> Study questions:
1 – Summarize the DECADE protocol text in two sentences.
2 – Answer these questions from the DECADE protocol text, one line each:
(a) Which protocol transports data between a client and a server?
(b) What is the DECADE server responsible for?
(c) What is given as an example of a Content Distribution Application?
3 – Extend the DECADE protocol text by writing the passage that would follow its last sentence.

> Provided passage:
++++++++++
This section presents the DRP and the SDT protocol in terms of abstract protocol interactions that are intended to be mapped to specific protocols. In general, the DRP/SDT functionality between a DECADE client-server are very similar to the DRP/SDT functionality between server-server. Any differences are highlighted below.
DRP will be the protocol used by a DECADE client to configure the resources and authorization used to satisfy requests (reading, writing, and management operations concerning data objects) at a server. SDT will be used to transport data between a client and a server.
A DECADE system SHOULD use the [I-D.farrell-decade-ni] as the recommended and default naming scheme. Other naming schemes that meet the guidelines in Section 4.3 may alternatively be used.
In order to provide a simple and generic interface, the DECADE server will be responsible only for storing and retrieving individual data objects.
The DECADE naming format SHOULD NOT attempt to replace any naming or sequencing of data objects already performed by an Application; instead, the naming is intended to apply only to data objects referenced by DECADE-specific purposes.
An Application using a DECADE client may use a naming and sequencing scheme independent of DECADE names. The DECADE client SHOULD maintain a mapping from its own data objects and their names to the DECADE-specific data objects and names. Furthermore, the DECADE naming scheme implies no sequencing or grouping of objects, even if this is done at the application layer.
DRP will provide configuration of access control and resource sharing policies on DECADE servers. A Content Distribution Application, e.g., a live P2P streaming session, can have permission to manage data at several servers, for instance, servers belonging to different Storage Providers, and DRP allows one instance of such an application, e.g., an Application End-Point, to apply access control and resource sharing policies on each of them.
++++++++++
> Data excerpt:
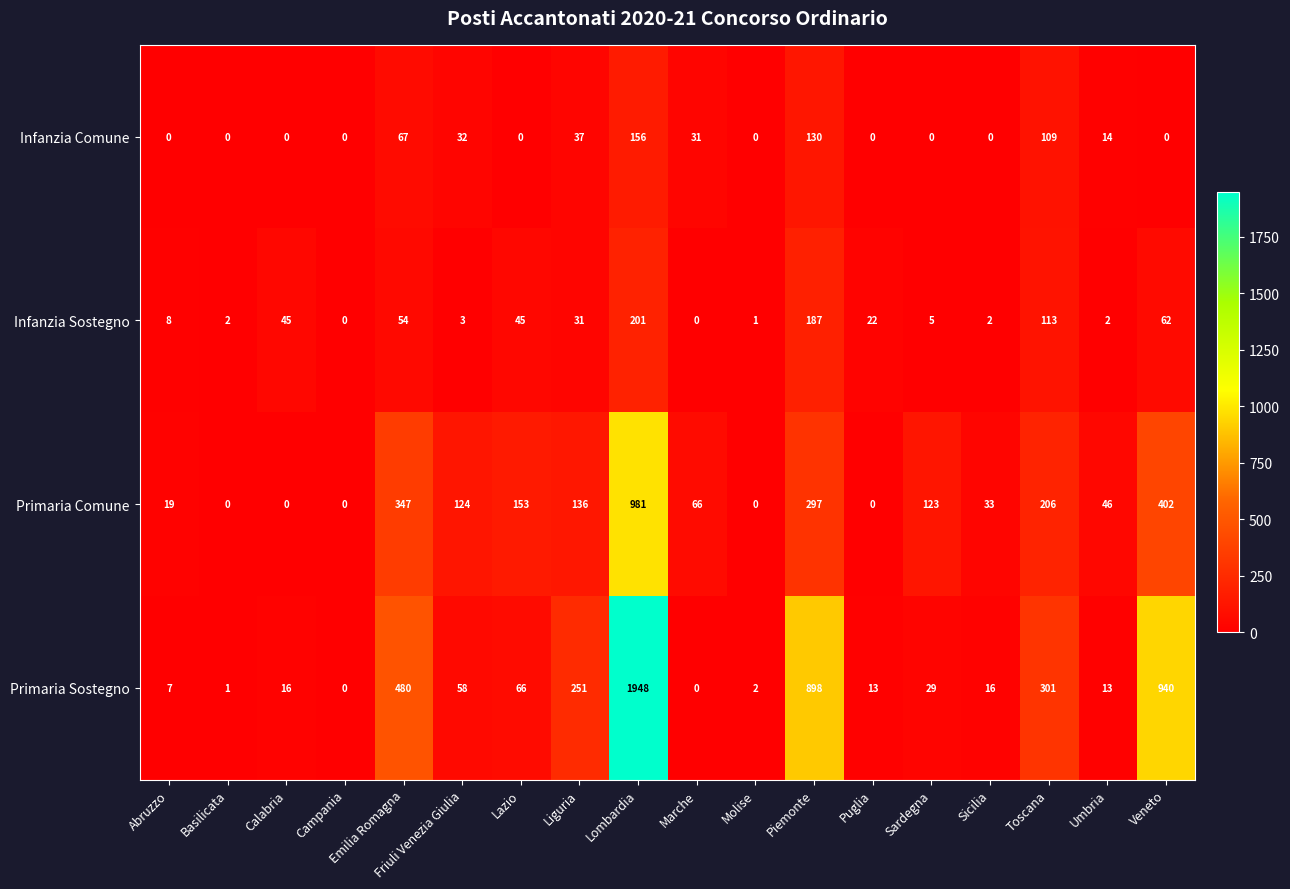

At which category is the sum across all series the highest?

Lombardia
++++++++++
> Answer set:
1 – The text describes DRP, which a DECADE client uses to configure resources, authorization, and access control and resource sharing policies at servers, and SDT, which transports data between a client and a server. It sets a recommended default naming scheme, limits the server to storing and retrieving individual data objects, and leaves application naming and sequencing to the client, which should map its own names to DECADE names.

2 –
(a) SDT
(b) Only storing and retrieving individual data objects
(c) A live P2P streaming session

3 –
On a single DECADE server, the following resources SHOULD be managed:
As in DECADE system, the resource owner agent is always the same entity or colocated with the authorization server, so we use a separate OAuth 2.0 request and response flow for the access and resource control token.
An OAuth request to access the data objects MUST include the following fields (encoding format is TBD, HTML?):
An OAuth response includes the following information (encoding is TBD, HTML is preferred, are we going to use OAuth Bearer token type as defined in RFC 6750? The concern for bearer token is that it does not associate the token with any client, so that any client can use this token to access the resources. Do we worry about it? The current draft seems explicitly support this behavior.):
The tokens SHOULD be generated by an entity trusted by both the DECADE client and server at the request of a DECADE client. For example this entity could be the client, a server trusted by the client, or another server managed by a Storage Provider and trusted by the client. It is important for a server to trust the entity generating the tokens since each token may incur a resource cost on the server when used. Likewise, it is important for a client to trust the entity generating the tokens since the tokens grant access to the data stored at the server.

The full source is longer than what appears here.